I never really got to say much about sightseeing in Taiwan after the conference since everything got so busy. After our wonderful post-conference dinner in Danshui, we crashed back the hostel and woke up to a disappointingly drizzly morning. It was a silly idea considering the cloudy skies, but we headed straight to the Taipei 101 - the tallest tower in the world at 101 floors. It is impressively huge. So huge that the tower poked through the clouds and we wouldn’t have been able to have seen anything from the top so we decided to come back later after visiting the Sun-Yat Sen (who forced the Empress out of power) memorial around the corner.

Taipei 101 Cartoon

The Taipei 101 is also really cool because it has the fastest elevator in the world, going from top to bottom in an incredible 36 seconds! That’s 1000m per minute! Charlie and his glass elevator really need to upgrade. We also managed to find some Taiwanese fried chicken with mixed vegies for lunch in some back alley behind the world trade center (which we casually strolled through, thongs, singlets and cameras in hand) before discovering a totally awesome suburb of Taipei which only sold computer and camera gear. Seriously, it was streets and streets worth, probably bigger than my university campus (and that’s big, folks!).

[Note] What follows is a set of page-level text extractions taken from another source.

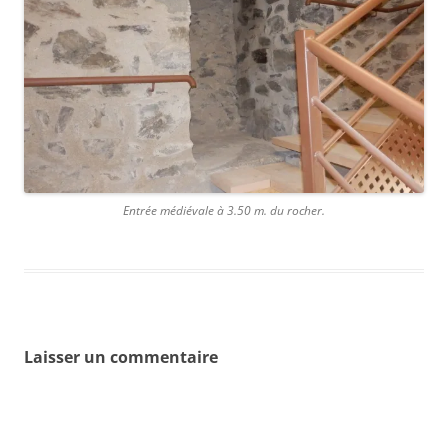
Entrée médiévale à 3.50 m. du rocher.
Laisser un commentaire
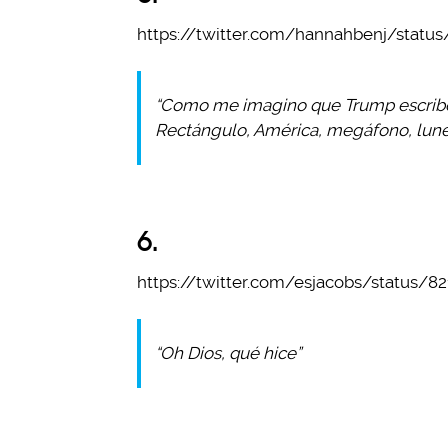
https://twitter.com/hannahbenj/statu
“Como me imagino que Trump escribe s
Rectángulo, América, megáfono, lunes
6.
https://twitter.com/esjacobs/status/
“Oh Dios, qué hice”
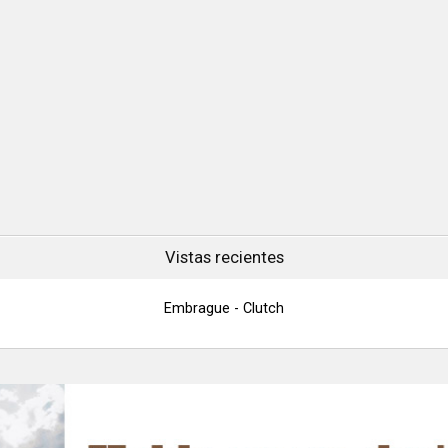
Vistas recientes
Embrague - Clutch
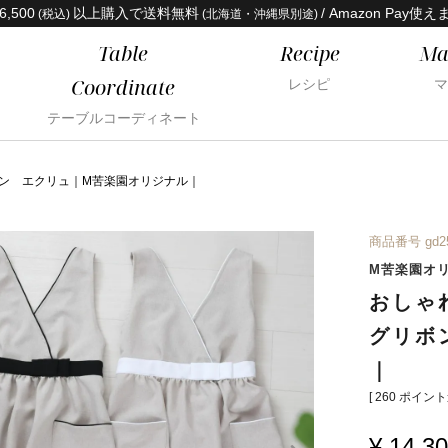
6,500
以上購入で送料無料
/ Amazon Pay使え
(税込)
(北海道・沖縄県別途)
Table
Recipe
Ma
Coordinate
レシピ
マ
テーブルコーディネート
ン エクリュ｜M苦楽園オリジナル｜
商品番号
gd2
M苦楽園オ
おしゃ
グリボ
｜
[
260
ポイント進
¥
14,3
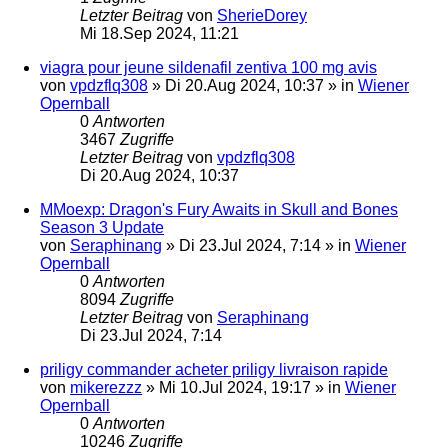
Letzter Beitrag
von
SherieDorey
Mi 18.Sep 2024, 11:21
viagra pour jeune sildenafil zentiva 100 mg avis
von
vpdzflq308
»
Di 20.Aug 2024, 10:37
» in
Wiener
Opernball
0
Antworten
3467
Zugriffe
Letzter Beitrag
von
vpdzflq308
Di 20.Aug 2024, 10:37
MMoexp: Dragon's Fury Awaits in Skull and Bones
Season 3 Update
von
Seraphinang
»
Di 23.Jul 2024, 7:14
» in
Wiener
Opernball
0
Antworten
8094
Zugriffe
Letzter Beitrag
von
Seraphinang
Di 23.Jul 2024, 7:14
priligy commander acheter priligy livraison rapide
von
mikerezzz
»
Mi 10.Jul 2024, 19:17
» in
Wiener
Opernball
0
Antworten
10246
Zugriffe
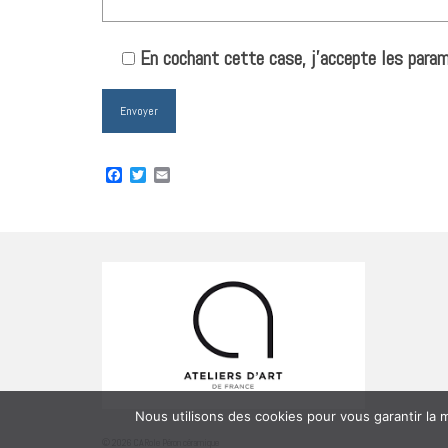
En cochant cette case, j'accepte les param
Facebook
Twitter
Email
Nous utilisons des cookies pour vous garantir la m
© 2026 CARole Péron céramique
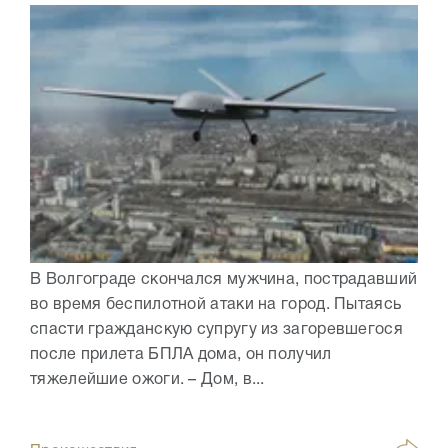
В Волгограде скончался мужчина, пострадавший
во время беспилотной атаки на город. Пытаясь
спасти гражданскую супругу из загоревшегося
после прилета БПЛА дома, он получил
тяжелейшие ожоги. – Дом, в...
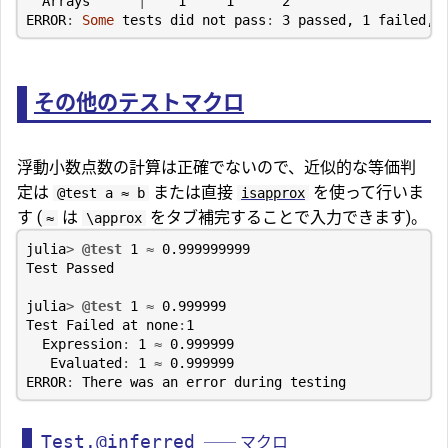
Arrays
|
1
1
2
ERROR
:
Some
tests
did
not
pass
:
3
passed
,
1
failed
,
その他のテストマクロ
浮動小数点数の計算は正確でないので、近似的な等価判
定は
または直接
を使って行いま
@test a ≈ b
isapprox
す (
は
をタブ補完することで入力できます)。
≈
\approx
julia
>
@test
1
≈
0.999999999
Test
Passed
julia
>
@test
1
≈
0.999999
Test
Failed
at
none
:
1
Expression
:
1
≈
0.999999
Evaluated
:
1
≈
0.999999
ERROR
:
There
was
an
error
during
testing
Test.@inferred
── マクロ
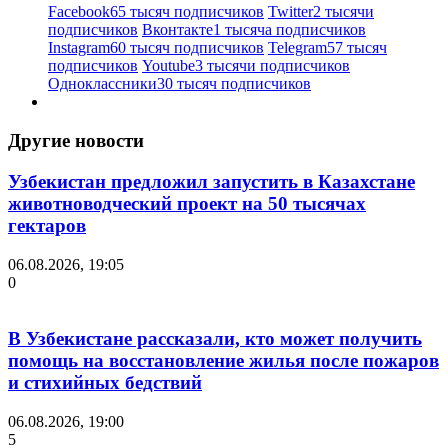
Facebook
65 тысяч подписчиков
Twitter
2 тысячи
подписчиков
Вконтакте
1 тысяча подписчиков
Instagram
60 тысяч подписчиков
Telegram
57 тысяч
подписчиков
Youtube
3 тысячи подписчиков
Одноклассники
30 тысяч подписчиков
Другие новости
Узбекистан предложил запустить в Казахстане
животноводческий проект на 50 тысячах
гектаров
06.08.2026, 19:05
0
В Узбекистане рассказали, кто может получить
помощь на восстановление жилья после пожаров
и стихийных бедствий
06.08.2026, 19:00
5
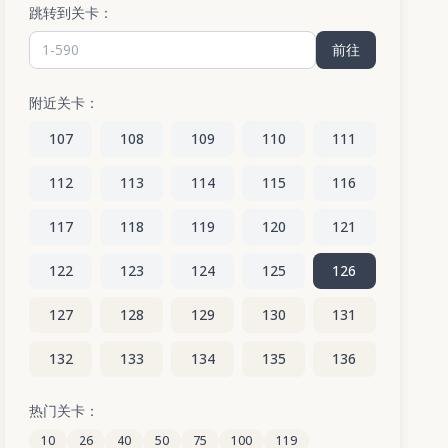
跳转到关卡：
前往
附近关卡：
107
108
109
110
111
112
113
114
115
116
117
118
119
120
121
122
123
124
125
126
127
128
129
130
131
132
133
134
135
136
137
138
139
140
141
热门关卡：
10
26
40
50
75
100
119
142
143
144
145
146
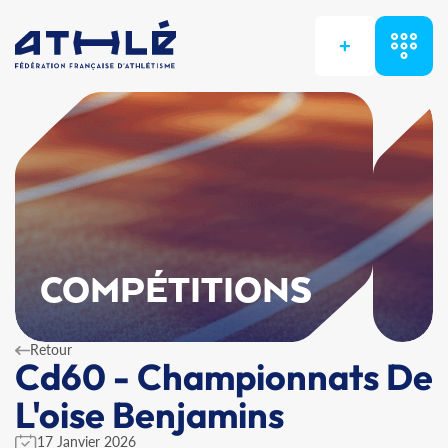
+
COMPÉTITIONS
Retour
Cd60 - Championnats De
L'oise Benjamins
17 Janvier 2026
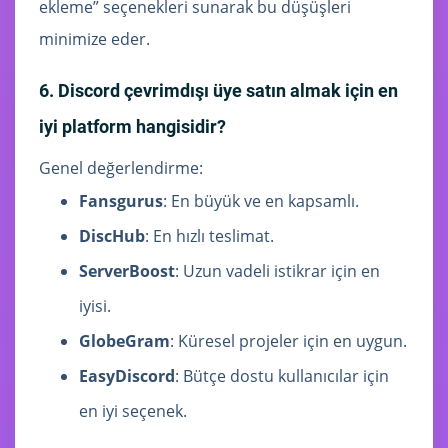
ekleme” seçenekleri sunarak bu düşüşleri
minimize eder.
6. Discord çevrimdışı üye satın almak için en
iyi platform hangisidir?
Genel değerlendirme:
Fansgurus
: En büyük ve en kapsamlı.
DiscHub
: En hızlı teslimat.
ServerBoost
: Uzun vadeli istikrar için en
iyisi.
GlobeGram
: Küresel projeler için en uygun.
EasyDiscord
: Bütçe dostu kullanıcılar için
en iyi seçenek.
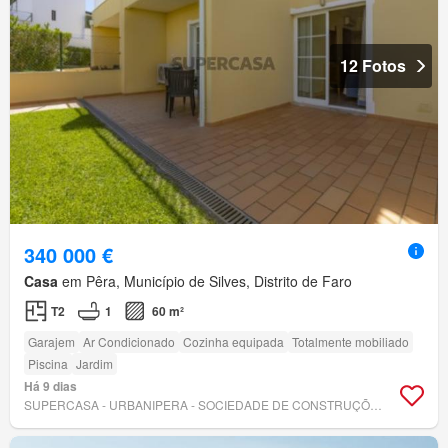
12 Fotos
340 000 €
Casa
em Pêra, Município de Silves, Distrito de Faro
T2
1
60 m²
Garajem
Ar Condicionado
Cozinha equipada
Totalmente mobiliado
Piscina
Jardim
Há 9 dias
SUPERCASA - URBANIPERA - SOCIEDADE DE CONSTRUÇÕES SA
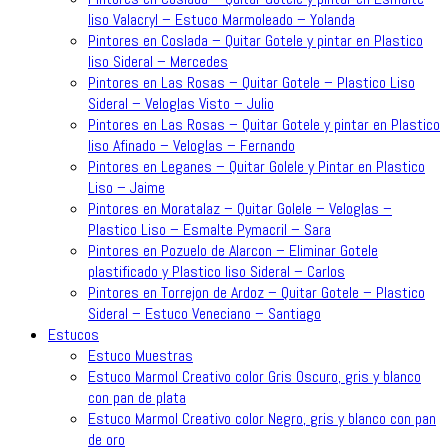
liso Valacryl – Estuco Marmoleado – Yolanda
Pintores en Coslada – Quitar Gotele y pintar en Plastico
liso Sideral – Mercedes
Pintores en Las Rosas – Quitar Gotele – Plastico Liso
Sideral – Veloglas Visto – Julio
Pintores en Las Rosas – Quitar Gotele y pintar en Plastico
liso Afinado – Veloglas – Fernando
Pintores en Leganes – Quitar Golele y Pintar en Plastico
Liso – Jaime
Pintores en Moratalaz – Quitar Golele – Veloglas –
Plastico Liso – Esmalte Pymacril – Sara
Pintores en Pozuelo de Alarcon – Eliminar Gotele
plastificado y Plastico liso Sideral – Carlos
Pintores en Torrejon de Ardoz – Quitar Gotele – Plastico
Sideral – Estuco Veneciano – Santiago
Estucos
Estuco Muestras
Estuco Marmol Creativo color Gris Oscuro, gris y blanco
con pan de plata
Estuco Marmol Creativo color Negro, gris y blanco con pan
de oro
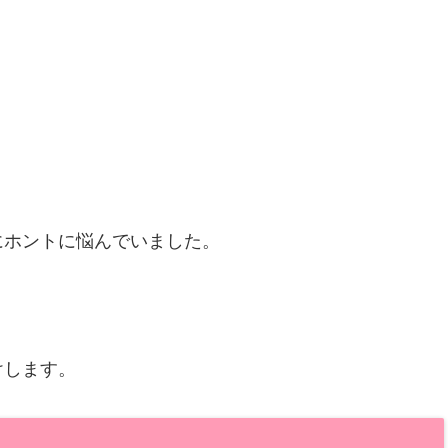
にホントに悩んでいました。
けします。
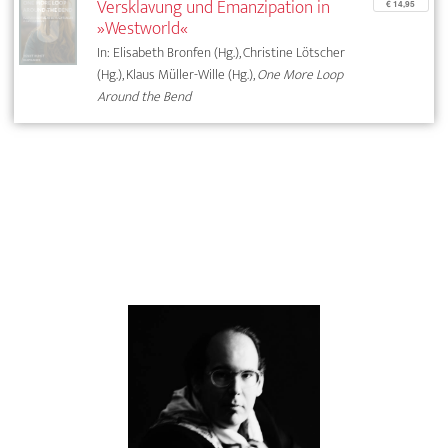
Versklavung und Emanzipation in
€ 14,95
»Westworld«
In: Elisabeth Bronfen (Hg.), Christine Lötscher
(Hg.), Klaus Müller-Wille (Hg.),
One More Loop
Around the Bend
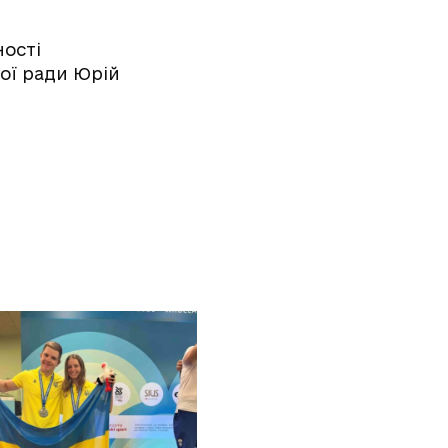
ності
ої ради Юрій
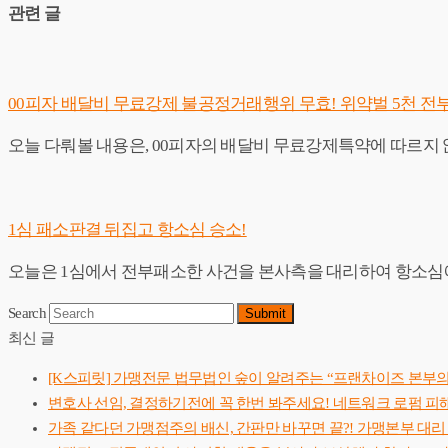
관련 글
00피자 배달비 무료강제 불공정거래행위 무효! 위약벌 5천 전
오늘 다뤄볼 내용은, 00피자의 배달비 무료강제특약에 따르지
1심 패소판결 뒤집고 항소심 승소!
오늘은 1심에서 전부패소한 사건을 본사측을 대리하여 항소심에서 뒤집은 사건
Search
Submit
최신 글
[K스피릿] 가맹전문 법무법인 숲이 알려주는 “프랜차이즈 본부의
변호사 선임, 결정하기전에 꼭 한번 봐주세요! 네트워크 로펌 피해
가족 같다던 가맹점주의 배신, 간판만 바꾸면 끝?! 가맹본부 대리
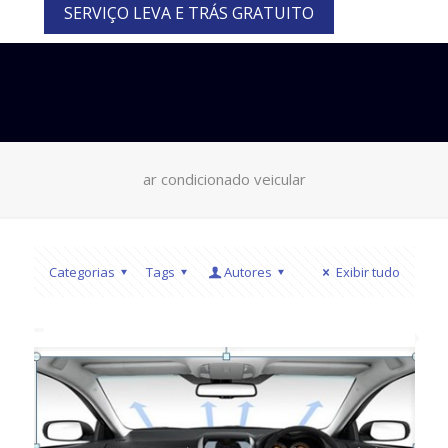
SERVIÇO LEVA E TRÁS GRATUITO
ar condicionado veicular
Categorias
Tags
Autores
Exibir tudo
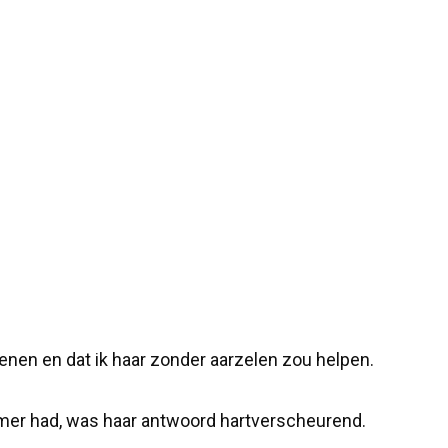
kenen en dat ik haar zonder aarzelen zou helpen.
mer had, was haar antwoord hartverscheurend.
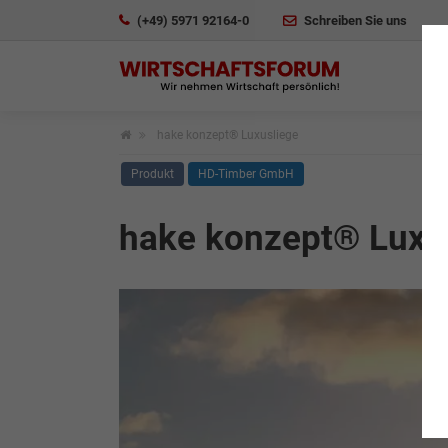
(+49) 5971 92164-0
Schreiben Sie uns
hake konzept® Luxusliege
Produkt
HD-Timber GmbH
hake konzept® Luxu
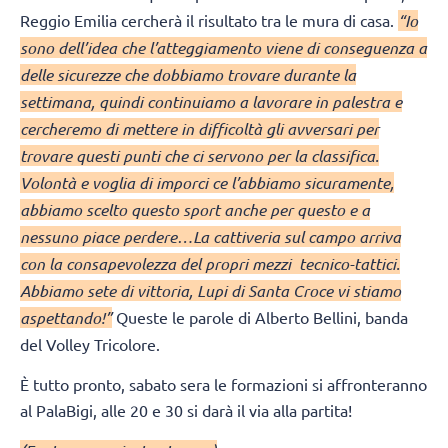
Reggio Emilia cercherà il risultato tra le mura di casa.
“Io
sono dell’idea che l’atteggiamento viene di conseguenza a
delle sicurezze che dobbiamo trovare durante la
settimana, quindi continuiamo a lavorare in palestra e
cercheremo di mettere in difficoltà gli avversari per
trovare questi punti che ci servono per la classifica.
Volontà e voglia di imporci ce l’abbiamo sicuramente,
abbiamo scelto questo sport anche per questo e a
nessuno piace perdere…La cattiveria sul campo arriva
con la consapevolezza del propri mezzi tecnico-tattici.
Abbiamo sete di vittoria, Lupi di Santa Croce vi stiamo
aspettando!”
Queste le parole di Alberto Bellini, banda
del Volley Tricolore.
È tutto pronto, sabato sera le formazioni si affronteranno
al PalaBigi, alle 20 e 30 si darà il via alla partita!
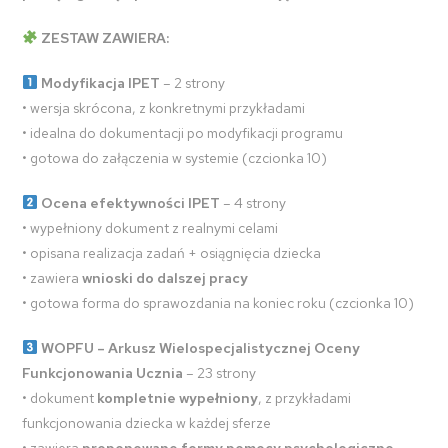
ZESTAW ZAWIERA:
Modyfikacja IPET
– 2 strony
• wersja skrócona, z konkretnymi przykładami
• idealna do dokumentacji po modyfikacji programu
• gotowa do załączenia w systemie (czcionka 10)
Ocena efektywności IPET
– 4 strony
• wypełniony dokument z realnymi celami
• opisana realizacja zadań + osiągnięcia dziecka
• zawiera
wnioski do dalszej pracy
• gotowa forma do sprawozdania na koniec roku (czcionka 10)
WOPFU – Arkusz Wielospecjalistycznej Oceny
Funkcjonowania Ucznia
– 23 strony
• dokument
kompletnie wypełniony
, z przykładami
funkcjonowania dziecka w każdej sferze
• zawiera
proponowane formy pomocy psychologiczno-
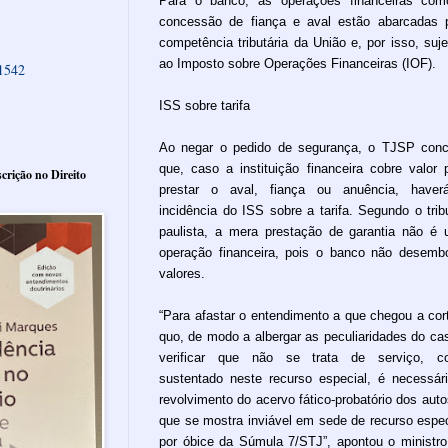
Para o banco, as operações financeiras co
concessão de fiança e aval estão abarcadas 
competência tributária da União e, por isso, suje
ao Imposto sobre Operações Financeiras (IOF).
61542
ISS sobre tarifa
Ao negar o pedido de segurança, o TJSP conc
que, caso a instituição financeira cobre valor 
crição no Direito
prestar o aval, fiança ou anuência, haver
incidência do ISS sobre a tarifa. Segundo o trib
paulista, a mera prestação de garantia não é
operação financeira, pois o banco não desemb
valores.
“Para afastar o entendimento a que chegou a cor
quo, de modo a albergar as peculiaridades do ca
verificar que não se trata de serviço, c
sustentado neste recurso especial, é necessár
revolvimento do acervo fático-probatório dos auto
que se mostra inviável em sede de recurso espec
por óbice da Súmula 7/STJ”, apontou o ministr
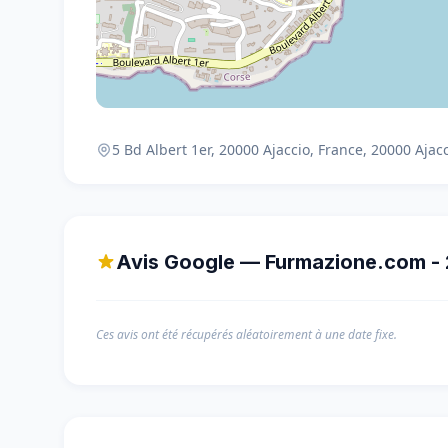
5 Bd Albert 1er, 20000 Ajaccio, France, 20000 Ajac
Avis Google — Furmazione.com -
Ces avis ont été récupérés aléatoirement à une date fixe.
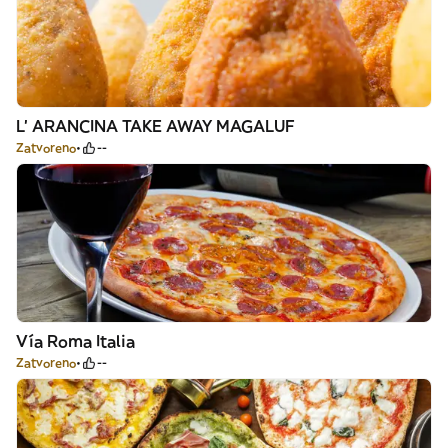
L' ARANCINA TAKE AWAY MAGALUF
Zatvoreno
--
Vía Roma Italia
Zatvoreno
--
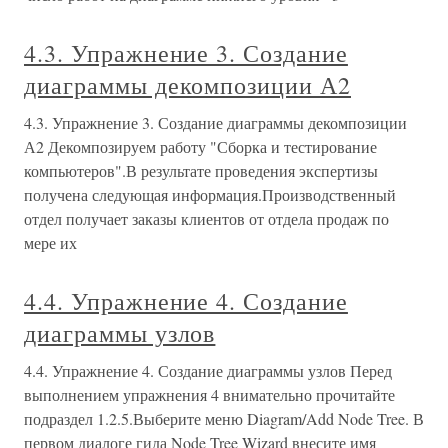
4.3. Упражнение 3. Создание
диаграммы декомпозиции А2
4.3. Упражнение 3. Создание диаграммы декомпозиции
А2 Декомпозируем работу "Сборка и тестирование
компьютеров".В результате проведения экспертизы
получена следующая информация.Производственный
отдел получает заказы клиентов от отдела продаж по
мере их
4.4. Упражнение 4. Создание
диаграммы узлов
4.4. Упражнение 4. Создание диаграммы узлов Перед
выполнением упражнения 4 внимательно прочитайте
подраздел 1.2.5.Выберите меню Diagram/Add Node Tree. В
первом диалоге гида Node Tree Wizard внесите имя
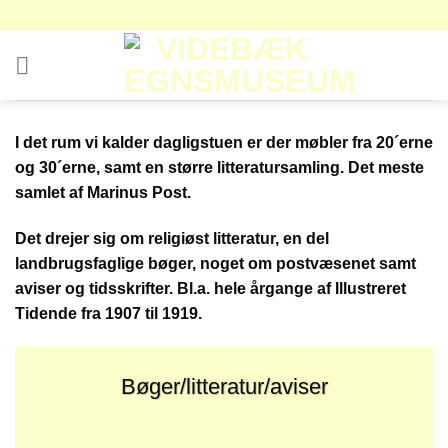
Fortsæt
til
indhold
I det rum vi kalder dagligstuen er der møbler fra 20´erne
og 30´erne, samt en større litteratursamling. Det meste
samlet af Marinus Post.
Det drejer sig om religiøst litteratur, en del
landbrugsfaglige bøger, noget om postvæsenet samt
aviser og tidsskrifter. Bl.a. hele årgange af Illustreret
Tidende fra 1907 til 1919.
Bøger/litteratur/aviser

The Confucius temple was lots of fun and very colourful, with red and gold decorations and pagoda rooftops adorned with intricate dragons. Seeing as our hostel was close to one of the most famous landmarks, the Chiang Kai Shek memorial, we visited this enormous plaza at the end of the day so that we had a quick getaway back to the hostel for feet resting time. I could not believe the magnitude of this place. It is probably possible to fit over 100 football fields in the space. My camera couldn’t capture the entire space, so here’s a panorama. If you want to get a feel for JUST HOW FREAKING HUGE it is, click on the photo.

Chiang Kai Shek Panorama

Another grand attraction of Taipei is the Shilin night market where you can experience things such as:
- Stinky tofu (it smells worse than gtk+)
- Asian Elvis impersonators with awesome gold pants
- Never-ending arcades stacked full of Dance-Dance-Revolution machines
- Random old Taiwanese men giving random hints on life
- Buying “pets” as close to being Bonsai as you can get without shoving them into a jar
- Awesome fruits, like durian, dragon fruit and rose apple

And then there is the Grand Palace Museum, which true to it’s name is both very grand, palatial and is host to the finest collection of Chinese art in the world.